TASK DESCRIPTION
Pull out every line in the data that has the string "Pozo" in it.

TASK DATA
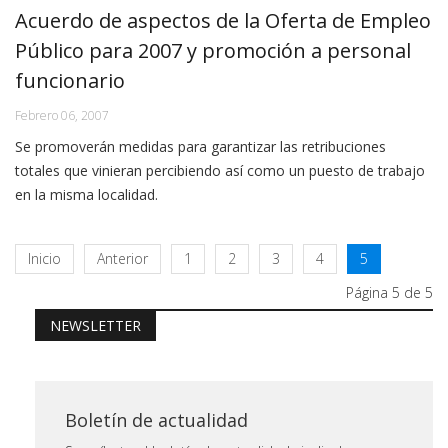
Acuerdo de aspectos de la Oferta de Empleo
Público para 2007 y promoción a personal
funcionario
Febrero 06, 2007
Se promoverán medidas para garantizar las retribuciones
totales que vinieran percibiendo así como un puesto de trabajo
en la misma localidad.
Inicio
Anterior
1
2
3
4
5
Página 5 de 5
NEWSLETTER
Boletín de actualidad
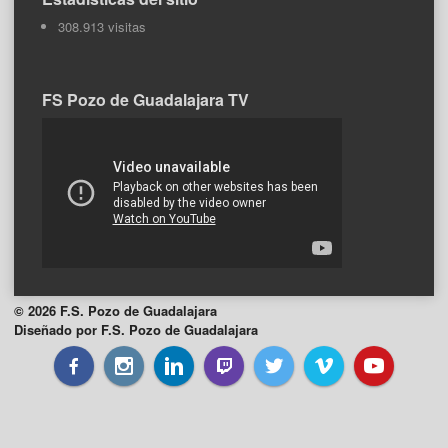
308.913 visitas
FS Pozo de Guadalajara TV
© 2026 F.S. Pozo de Guadalajara
Diseñado por F.S. Pozo de Guadalajara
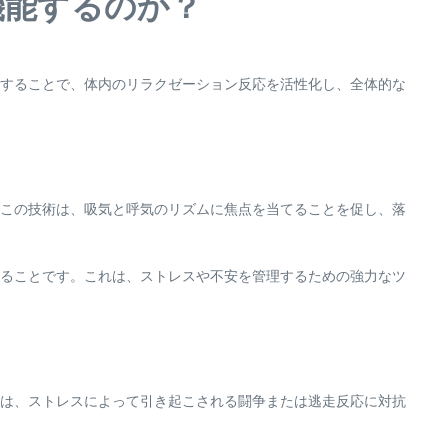
機能するのか？
することで、体内のリラクゼーション反応を活性化し、全体的な
この技術は、吸気と呼気のリズムに焦点を当てることを促し、落
ることです。これは、ストレスや不安を管理するための強力なツ
は、ストレスによって引き起こされる闘争または逃走反応に対抗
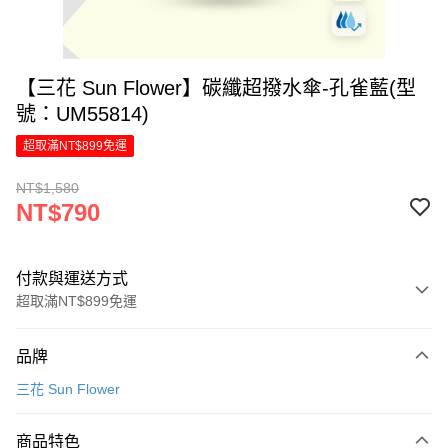
【三花 Sun Flower】碳纖超撥水傘-孔雀藍(型
號：UM55814)
超取滿NT$899免運
NT$1,580
NT$790
付款與運送方式
超取滿NT$899免運
付款方式
品牌
信用卡一次付款
三花 Sun Flower
LINE Pay
商品特色
Apple Pay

RESPONSE
FS Pozo de Guadalajara TV
© 2026 F.S. Pozo de Guadalajara
Diseñado por F.S. Pozo de Guadalajara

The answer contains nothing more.